** BEGIN **
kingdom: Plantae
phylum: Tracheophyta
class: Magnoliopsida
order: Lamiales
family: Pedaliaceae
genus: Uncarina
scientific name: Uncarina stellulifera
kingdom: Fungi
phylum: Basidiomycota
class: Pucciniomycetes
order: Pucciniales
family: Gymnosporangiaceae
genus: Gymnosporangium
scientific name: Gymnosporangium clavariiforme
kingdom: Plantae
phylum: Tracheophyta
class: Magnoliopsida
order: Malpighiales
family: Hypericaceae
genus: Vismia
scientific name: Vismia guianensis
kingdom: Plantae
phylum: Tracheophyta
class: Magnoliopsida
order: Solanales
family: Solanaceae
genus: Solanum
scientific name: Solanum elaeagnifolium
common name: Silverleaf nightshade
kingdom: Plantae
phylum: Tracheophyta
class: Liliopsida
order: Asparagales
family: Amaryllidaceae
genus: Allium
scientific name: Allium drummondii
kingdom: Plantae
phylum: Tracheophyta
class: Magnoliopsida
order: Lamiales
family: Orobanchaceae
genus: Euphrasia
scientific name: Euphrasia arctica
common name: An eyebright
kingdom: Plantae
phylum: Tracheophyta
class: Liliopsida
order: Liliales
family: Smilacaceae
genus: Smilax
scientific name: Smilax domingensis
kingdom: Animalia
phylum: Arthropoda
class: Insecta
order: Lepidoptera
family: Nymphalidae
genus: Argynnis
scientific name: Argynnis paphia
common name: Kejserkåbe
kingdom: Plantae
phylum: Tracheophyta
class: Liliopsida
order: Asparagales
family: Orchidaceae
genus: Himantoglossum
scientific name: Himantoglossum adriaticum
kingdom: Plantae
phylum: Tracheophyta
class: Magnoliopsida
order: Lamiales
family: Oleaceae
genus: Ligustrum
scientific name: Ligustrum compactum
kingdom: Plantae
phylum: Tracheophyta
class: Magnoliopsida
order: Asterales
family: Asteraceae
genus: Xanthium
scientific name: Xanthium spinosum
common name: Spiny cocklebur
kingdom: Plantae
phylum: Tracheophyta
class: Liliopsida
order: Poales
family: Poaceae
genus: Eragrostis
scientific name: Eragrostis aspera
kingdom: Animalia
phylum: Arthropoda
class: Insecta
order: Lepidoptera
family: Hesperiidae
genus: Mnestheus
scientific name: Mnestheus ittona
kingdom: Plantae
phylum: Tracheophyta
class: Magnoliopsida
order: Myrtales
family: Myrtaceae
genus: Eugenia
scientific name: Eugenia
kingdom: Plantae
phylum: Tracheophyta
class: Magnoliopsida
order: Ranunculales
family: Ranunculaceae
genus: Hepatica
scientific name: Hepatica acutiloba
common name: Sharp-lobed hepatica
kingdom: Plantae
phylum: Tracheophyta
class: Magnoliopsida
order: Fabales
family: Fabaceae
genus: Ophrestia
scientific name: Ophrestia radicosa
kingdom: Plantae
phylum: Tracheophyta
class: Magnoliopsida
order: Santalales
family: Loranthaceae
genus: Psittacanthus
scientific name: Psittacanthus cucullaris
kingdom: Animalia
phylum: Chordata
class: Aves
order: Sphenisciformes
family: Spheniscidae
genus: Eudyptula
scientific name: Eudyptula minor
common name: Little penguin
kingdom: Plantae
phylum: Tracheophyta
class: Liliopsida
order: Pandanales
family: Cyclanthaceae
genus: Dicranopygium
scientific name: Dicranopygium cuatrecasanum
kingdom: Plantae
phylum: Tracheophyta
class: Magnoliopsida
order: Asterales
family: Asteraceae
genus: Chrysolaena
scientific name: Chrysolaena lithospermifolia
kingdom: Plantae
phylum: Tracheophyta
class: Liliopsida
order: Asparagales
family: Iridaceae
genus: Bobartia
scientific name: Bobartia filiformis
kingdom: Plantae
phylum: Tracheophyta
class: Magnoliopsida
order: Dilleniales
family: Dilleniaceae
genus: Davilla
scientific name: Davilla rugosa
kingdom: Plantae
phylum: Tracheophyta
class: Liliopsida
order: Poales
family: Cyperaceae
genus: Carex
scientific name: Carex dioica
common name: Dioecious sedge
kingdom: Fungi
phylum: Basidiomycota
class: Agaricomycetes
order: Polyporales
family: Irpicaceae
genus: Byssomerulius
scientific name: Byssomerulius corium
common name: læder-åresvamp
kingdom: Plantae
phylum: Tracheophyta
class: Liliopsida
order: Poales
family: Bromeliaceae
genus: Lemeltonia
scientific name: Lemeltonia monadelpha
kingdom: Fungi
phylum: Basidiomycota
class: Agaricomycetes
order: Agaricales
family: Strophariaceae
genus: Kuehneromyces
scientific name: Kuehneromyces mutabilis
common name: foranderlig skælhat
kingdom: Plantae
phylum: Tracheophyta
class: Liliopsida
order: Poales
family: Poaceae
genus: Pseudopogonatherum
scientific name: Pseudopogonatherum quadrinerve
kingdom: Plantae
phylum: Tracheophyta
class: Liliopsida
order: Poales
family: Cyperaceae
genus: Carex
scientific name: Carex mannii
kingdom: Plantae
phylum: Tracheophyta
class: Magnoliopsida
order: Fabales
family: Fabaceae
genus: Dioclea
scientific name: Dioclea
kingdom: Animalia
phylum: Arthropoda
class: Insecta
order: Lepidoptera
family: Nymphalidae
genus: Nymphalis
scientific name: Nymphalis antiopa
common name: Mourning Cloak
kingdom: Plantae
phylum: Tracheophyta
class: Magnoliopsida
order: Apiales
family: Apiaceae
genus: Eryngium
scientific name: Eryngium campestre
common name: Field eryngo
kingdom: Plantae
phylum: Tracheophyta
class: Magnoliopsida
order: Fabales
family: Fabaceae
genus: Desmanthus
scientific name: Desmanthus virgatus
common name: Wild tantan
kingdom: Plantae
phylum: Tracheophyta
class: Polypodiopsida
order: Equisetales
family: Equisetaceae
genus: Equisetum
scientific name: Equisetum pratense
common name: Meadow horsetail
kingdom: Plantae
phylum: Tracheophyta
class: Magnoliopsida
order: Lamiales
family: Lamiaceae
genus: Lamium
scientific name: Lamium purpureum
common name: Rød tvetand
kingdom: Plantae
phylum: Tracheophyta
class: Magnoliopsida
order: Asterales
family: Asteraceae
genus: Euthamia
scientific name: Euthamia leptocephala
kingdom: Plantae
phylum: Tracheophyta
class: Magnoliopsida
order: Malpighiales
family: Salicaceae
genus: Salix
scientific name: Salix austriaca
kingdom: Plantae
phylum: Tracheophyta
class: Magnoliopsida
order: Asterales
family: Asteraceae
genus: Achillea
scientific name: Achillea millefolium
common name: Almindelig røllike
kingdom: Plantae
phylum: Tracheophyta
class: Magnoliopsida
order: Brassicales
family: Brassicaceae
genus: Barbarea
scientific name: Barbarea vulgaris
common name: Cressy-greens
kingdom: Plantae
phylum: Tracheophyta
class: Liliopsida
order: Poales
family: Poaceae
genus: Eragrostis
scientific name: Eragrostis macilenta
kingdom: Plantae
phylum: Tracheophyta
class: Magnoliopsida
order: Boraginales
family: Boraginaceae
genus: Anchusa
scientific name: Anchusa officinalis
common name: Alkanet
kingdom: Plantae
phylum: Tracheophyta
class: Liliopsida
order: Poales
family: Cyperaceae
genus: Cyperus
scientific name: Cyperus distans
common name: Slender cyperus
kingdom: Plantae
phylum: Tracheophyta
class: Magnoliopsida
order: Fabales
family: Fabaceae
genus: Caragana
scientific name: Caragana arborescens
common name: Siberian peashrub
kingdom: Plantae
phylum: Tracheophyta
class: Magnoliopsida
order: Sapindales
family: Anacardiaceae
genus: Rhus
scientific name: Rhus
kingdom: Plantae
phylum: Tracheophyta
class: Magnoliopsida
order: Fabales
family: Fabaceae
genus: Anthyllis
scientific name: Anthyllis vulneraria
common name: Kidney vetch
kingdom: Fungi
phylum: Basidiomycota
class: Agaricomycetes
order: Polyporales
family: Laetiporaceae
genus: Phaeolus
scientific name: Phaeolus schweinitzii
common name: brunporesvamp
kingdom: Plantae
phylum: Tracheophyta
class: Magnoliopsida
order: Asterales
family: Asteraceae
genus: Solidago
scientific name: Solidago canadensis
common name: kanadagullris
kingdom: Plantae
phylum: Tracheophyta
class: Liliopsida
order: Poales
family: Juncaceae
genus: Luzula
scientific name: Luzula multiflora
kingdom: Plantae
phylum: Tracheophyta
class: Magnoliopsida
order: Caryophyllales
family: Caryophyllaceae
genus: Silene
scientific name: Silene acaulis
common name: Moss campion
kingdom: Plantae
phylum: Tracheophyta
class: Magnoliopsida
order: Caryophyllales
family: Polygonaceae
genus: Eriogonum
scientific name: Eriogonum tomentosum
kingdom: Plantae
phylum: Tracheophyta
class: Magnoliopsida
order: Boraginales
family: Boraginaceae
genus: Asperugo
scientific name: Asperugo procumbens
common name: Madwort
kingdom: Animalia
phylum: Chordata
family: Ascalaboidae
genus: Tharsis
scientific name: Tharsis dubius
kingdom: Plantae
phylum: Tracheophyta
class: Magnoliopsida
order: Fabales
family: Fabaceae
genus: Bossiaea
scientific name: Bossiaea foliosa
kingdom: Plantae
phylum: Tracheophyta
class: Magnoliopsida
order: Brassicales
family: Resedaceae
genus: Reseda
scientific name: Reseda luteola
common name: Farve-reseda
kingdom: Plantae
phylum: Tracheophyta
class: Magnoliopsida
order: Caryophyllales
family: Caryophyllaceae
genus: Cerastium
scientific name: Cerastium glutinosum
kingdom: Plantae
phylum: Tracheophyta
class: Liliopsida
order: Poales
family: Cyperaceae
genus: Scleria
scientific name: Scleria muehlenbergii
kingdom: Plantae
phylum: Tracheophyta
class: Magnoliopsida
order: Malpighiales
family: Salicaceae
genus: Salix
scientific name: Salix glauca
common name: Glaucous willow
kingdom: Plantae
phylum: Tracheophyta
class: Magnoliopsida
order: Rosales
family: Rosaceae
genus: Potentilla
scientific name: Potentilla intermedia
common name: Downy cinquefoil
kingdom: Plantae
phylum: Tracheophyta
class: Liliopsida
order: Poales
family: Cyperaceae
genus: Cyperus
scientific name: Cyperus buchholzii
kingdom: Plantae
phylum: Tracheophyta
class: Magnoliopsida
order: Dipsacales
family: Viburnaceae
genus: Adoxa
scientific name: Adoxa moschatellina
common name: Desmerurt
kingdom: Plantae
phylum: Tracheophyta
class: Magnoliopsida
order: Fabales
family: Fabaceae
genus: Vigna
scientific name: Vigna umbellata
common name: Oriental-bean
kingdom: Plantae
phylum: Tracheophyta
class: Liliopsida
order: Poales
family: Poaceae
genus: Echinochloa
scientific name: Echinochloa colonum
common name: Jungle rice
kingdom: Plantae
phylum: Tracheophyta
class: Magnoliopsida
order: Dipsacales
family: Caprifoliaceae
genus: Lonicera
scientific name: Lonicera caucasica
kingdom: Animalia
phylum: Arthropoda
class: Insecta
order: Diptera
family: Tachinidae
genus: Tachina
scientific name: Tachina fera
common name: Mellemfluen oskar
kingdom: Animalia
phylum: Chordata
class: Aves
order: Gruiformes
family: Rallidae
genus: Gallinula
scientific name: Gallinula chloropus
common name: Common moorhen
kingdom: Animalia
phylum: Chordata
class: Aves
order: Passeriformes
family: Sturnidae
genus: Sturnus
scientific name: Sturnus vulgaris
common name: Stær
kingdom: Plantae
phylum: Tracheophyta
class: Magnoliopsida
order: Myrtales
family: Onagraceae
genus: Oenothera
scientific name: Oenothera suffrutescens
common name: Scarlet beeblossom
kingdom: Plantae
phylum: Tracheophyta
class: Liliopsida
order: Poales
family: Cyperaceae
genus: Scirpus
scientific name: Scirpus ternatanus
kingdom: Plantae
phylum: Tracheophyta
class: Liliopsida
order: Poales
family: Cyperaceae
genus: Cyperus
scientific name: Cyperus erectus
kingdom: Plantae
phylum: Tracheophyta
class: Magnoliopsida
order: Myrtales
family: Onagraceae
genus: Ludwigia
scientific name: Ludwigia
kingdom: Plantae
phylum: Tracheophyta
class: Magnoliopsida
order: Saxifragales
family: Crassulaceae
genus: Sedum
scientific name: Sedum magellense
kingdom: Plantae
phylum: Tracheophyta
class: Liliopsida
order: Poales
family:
** END **
Copy out the lines of the data above word for word, starting with the line that contains "genus: Adoxa" and going on through the line that contains "genus: Oenothera", with both of those lines included.

genus: Adoxa
scientific name: Adoxa moschatellina
common name: Desmerurt
kingdom: Plantae
phylum: Tracheophyta
class: Magnoliopsida
order: Fabales
family: Fabaceae
genus: Vigna
scientific name: Vigna umbellata
common name: Oriental-bean
kingdom: Plantae
phylum: Tracheophyta
class: Liliopsida
order: Poales
family: Poaceae
genus: Echinochloa
scientific name: Echinochloa colonum
common name: Jungle rice
kingdom: Plantae
phylum: Tracheophyta
class: Magnoliopsida
order: Dipsacales
family: Caprifoliaceae
genus: Lonicera
scientific name: Lonicera caucasica
kingdom: Animalia
phylum: Arthropoda
class: Insecta
order: Diptera
family: Tachinidae
genus: Tachina
scientific name: Tachina fera
common name: Mellemfluen oskar
kingdom: Animalia
phylum: Chordata
class: Aves
order: Gruiformes
family: Rallidae
genus: Gallinula
scientific name: Gallinula chloropus
common name: Common moorhen
kingdom: Animalia
phylum: Chordata
class: Aves
order: Passeriformes
family: Sturnidae
genus: Sturnus
scientific name: Sturnus vulgaris
common name: Stær
kingdom: Plantae
phylum: Tracheophyta
class: Magnoliopsida
order: Myrtales
family: Onagraceae
genus: Oenothera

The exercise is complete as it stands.